Available records: Begin

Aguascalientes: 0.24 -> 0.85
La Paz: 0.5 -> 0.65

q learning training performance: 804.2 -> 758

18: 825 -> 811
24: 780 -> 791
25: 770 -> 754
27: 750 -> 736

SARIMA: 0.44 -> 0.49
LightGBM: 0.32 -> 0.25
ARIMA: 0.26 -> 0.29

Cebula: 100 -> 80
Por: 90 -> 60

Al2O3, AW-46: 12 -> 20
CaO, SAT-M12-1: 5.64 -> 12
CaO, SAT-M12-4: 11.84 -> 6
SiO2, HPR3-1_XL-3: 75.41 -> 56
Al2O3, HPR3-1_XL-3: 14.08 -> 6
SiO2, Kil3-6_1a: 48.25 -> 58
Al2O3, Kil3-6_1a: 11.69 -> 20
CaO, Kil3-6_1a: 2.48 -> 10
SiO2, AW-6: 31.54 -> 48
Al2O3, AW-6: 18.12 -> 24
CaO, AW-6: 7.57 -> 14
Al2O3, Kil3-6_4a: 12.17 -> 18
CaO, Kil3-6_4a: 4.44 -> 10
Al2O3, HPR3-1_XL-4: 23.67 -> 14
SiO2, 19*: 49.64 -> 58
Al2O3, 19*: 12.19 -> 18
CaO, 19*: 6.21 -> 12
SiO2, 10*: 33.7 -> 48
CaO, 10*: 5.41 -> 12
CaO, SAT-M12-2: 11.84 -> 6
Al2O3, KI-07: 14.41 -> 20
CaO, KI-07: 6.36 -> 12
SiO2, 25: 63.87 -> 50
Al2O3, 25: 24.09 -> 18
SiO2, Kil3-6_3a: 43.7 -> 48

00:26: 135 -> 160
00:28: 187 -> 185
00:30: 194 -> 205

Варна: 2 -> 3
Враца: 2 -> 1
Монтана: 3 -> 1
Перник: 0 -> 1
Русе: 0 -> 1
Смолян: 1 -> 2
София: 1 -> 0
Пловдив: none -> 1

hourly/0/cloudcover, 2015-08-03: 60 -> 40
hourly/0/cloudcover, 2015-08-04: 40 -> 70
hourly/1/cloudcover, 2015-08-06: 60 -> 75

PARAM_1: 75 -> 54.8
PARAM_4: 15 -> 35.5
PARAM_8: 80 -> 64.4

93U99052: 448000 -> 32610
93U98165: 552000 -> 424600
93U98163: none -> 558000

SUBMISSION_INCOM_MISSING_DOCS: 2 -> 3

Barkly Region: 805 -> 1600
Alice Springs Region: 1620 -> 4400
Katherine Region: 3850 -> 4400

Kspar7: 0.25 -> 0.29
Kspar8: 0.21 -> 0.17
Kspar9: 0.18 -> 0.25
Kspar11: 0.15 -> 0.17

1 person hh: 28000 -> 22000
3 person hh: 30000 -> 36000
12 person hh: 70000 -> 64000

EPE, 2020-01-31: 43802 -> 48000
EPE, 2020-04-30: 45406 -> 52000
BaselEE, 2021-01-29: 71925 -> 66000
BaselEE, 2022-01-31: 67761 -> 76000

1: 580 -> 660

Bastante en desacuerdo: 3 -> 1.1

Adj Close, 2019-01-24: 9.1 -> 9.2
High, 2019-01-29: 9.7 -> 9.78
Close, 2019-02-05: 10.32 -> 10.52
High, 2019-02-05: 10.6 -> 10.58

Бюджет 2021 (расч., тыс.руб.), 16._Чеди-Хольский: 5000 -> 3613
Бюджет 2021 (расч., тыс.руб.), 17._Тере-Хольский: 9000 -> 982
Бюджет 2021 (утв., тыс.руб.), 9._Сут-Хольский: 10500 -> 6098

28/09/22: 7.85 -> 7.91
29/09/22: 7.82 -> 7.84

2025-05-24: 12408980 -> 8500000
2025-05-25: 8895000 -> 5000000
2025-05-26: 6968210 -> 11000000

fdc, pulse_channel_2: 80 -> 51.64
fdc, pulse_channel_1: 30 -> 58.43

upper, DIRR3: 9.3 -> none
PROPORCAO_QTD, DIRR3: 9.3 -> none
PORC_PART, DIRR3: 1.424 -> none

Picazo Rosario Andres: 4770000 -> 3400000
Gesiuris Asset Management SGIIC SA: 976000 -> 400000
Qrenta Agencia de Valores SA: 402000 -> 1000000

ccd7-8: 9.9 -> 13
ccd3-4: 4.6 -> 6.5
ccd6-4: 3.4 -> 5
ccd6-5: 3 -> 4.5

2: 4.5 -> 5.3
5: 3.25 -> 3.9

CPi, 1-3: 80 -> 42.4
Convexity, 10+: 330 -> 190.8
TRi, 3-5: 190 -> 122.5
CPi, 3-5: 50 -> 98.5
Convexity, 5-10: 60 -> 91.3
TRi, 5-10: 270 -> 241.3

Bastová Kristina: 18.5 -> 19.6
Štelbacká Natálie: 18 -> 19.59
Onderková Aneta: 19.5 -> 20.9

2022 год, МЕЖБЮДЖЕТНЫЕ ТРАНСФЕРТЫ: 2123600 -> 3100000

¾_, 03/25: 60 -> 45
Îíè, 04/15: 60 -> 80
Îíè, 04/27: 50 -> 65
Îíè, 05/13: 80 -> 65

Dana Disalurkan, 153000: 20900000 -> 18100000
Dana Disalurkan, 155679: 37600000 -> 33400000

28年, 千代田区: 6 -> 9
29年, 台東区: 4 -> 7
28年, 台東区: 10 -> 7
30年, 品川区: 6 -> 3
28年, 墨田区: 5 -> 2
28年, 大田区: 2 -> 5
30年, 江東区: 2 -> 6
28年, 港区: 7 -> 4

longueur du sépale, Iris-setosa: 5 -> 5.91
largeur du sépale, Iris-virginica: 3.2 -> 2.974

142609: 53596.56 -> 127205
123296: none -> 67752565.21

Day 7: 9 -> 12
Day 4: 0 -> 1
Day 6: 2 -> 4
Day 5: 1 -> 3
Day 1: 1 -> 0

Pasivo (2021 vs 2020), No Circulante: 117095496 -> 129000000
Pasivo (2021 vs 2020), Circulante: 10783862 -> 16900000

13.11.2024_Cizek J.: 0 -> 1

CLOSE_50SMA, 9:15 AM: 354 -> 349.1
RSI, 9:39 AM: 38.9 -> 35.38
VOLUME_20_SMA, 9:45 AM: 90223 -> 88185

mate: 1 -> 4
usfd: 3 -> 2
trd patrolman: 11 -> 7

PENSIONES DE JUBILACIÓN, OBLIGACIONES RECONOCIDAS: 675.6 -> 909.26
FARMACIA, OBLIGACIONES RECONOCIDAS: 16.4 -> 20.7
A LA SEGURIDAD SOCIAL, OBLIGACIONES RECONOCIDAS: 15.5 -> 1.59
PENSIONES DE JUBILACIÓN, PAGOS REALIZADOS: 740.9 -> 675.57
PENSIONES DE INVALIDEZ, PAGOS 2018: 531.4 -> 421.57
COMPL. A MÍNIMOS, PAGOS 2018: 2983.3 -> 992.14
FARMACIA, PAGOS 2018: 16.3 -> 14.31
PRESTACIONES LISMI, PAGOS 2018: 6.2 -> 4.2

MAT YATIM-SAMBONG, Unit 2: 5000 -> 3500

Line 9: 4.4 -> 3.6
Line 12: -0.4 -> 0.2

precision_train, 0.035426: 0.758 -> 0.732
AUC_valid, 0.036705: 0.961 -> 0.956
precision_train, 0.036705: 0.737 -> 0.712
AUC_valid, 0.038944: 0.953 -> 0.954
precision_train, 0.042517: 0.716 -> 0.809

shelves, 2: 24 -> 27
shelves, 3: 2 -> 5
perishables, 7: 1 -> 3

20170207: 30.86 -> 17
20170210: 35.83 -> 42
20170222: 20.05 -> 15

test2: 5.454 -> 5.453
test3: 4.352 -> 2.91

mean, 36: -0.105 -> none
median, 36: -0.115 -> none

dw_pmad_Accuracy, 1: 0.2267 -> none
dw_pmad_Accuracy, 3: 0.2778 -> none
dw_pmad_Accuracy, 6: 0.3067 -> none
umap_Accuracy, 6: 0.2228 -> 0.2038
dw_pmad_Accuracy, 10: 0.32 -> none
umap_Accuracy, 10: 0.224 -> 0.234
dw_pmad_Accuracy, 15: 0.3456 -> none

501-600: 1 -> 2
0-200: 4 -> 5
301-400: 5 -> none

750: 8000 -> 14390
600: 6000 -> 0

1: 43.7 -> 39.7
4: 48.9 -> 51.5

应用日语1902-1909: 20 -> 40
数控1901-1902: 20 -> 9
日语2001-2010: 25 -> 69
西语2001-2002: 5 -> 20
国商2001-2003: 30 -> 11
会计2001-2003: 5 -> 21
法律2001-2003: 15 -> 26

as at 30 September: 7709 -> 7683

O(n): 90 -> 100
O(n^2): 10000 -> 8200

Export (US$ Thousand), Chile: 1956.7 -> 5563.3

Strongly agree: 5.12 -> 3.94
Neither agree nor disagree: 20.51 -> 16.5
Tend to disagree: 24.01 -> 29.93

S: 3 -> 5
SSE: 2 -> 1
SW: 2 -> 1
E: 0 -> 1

Available records: End

The problem: From the entries above, write out only the lines starting at the line that holds "ccd6-4: 3.4 -> 5" and ending at the line that holds "Îíè, 04/27: 50 -> 65", keeping both and matching them exactly.

Output for this task:
ccd6-4: 3.4 -> 5
ccd6-5: 3 -> 4.5

2: 4.5 -> 5.3
5: 3.25 -> 3.9

CPi, 1-3: 80 -> 42.4
Convexity, 10+: 330 -> 190.8
TRi, 3-5: 190 -> 122.5
CPi, 3-5: 50 -> 98.5
Convexity, 5-10: 60 -> 91.3
TRi, 5-10: 270 -> 241.3

Bastová Kristina: 18.5 -> 19.6
Štelbacká Natálie: 18 -> 19.59
Onderková Aneta: 19.5 -> 20.9

2022 год, МЕЖБЮДЖЕТНЫЕ ТРАНСФЕРТЫ: 2123600 -> 3100000

¾_, 03/25: 60 -> 45
Îíè, 04/15: 60 -> 80
Îíè, 04/27: 50 -> 65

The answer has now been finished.